## DATA FOR ANALYSIS
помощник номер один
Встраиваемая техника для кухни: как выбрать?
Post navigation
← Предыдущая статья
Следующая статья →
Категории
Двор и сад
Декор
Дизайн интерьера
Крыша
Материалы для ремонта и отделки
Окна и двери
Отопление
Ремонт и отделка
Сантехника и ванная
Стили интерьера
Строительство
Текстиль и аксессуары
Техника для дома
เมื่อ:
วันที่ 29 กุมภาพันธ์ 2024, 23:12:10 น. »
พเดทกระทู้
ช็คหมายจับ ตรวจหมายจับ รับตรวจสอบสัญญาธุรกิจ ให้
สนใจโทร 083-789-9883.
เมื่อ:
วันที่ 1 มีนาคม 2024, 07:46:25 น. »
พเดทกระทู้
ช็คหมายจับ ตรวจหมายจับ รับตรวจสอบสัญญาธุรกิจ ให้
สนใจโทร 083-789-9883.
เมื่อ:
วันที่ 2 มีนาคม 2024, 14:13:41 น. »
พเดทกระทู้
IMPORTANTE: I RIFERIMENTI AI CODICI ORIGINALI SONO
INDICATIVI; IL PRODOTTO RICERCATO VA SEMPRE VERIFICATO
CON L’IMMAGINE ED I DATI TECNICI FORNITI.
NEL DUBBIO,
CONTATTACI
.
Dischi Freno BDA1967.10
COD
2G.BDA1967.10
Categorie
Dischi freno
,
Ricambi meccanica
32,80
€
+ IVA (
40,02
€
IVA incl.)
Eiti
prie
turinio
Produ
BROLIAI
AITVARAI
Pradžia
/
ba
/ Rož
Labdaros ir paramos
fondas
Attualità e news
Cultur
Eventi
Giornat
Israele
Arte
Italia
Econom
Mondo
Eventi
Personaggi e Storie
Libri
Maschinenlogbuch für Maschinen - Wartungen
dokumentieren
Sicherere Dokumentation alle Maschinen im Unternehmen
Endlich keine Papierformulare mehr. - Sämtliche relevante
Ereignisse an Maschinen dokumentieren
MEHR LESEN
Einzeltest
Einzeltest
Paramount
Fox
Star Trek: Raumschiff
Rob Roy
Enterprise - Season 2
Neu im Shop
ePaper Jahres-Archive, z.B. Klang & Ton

## TASK OBJECTIVE
Pick out each line in the entries above that contains the word "Maschinen".

## WRITTEN SOLUTION
Maschinenlogbuch für Maschinen - Wartungen
Sicherere Dokumentation alle Maschinen im Unternehmen
Ereignisse an Maschinen dokumentieren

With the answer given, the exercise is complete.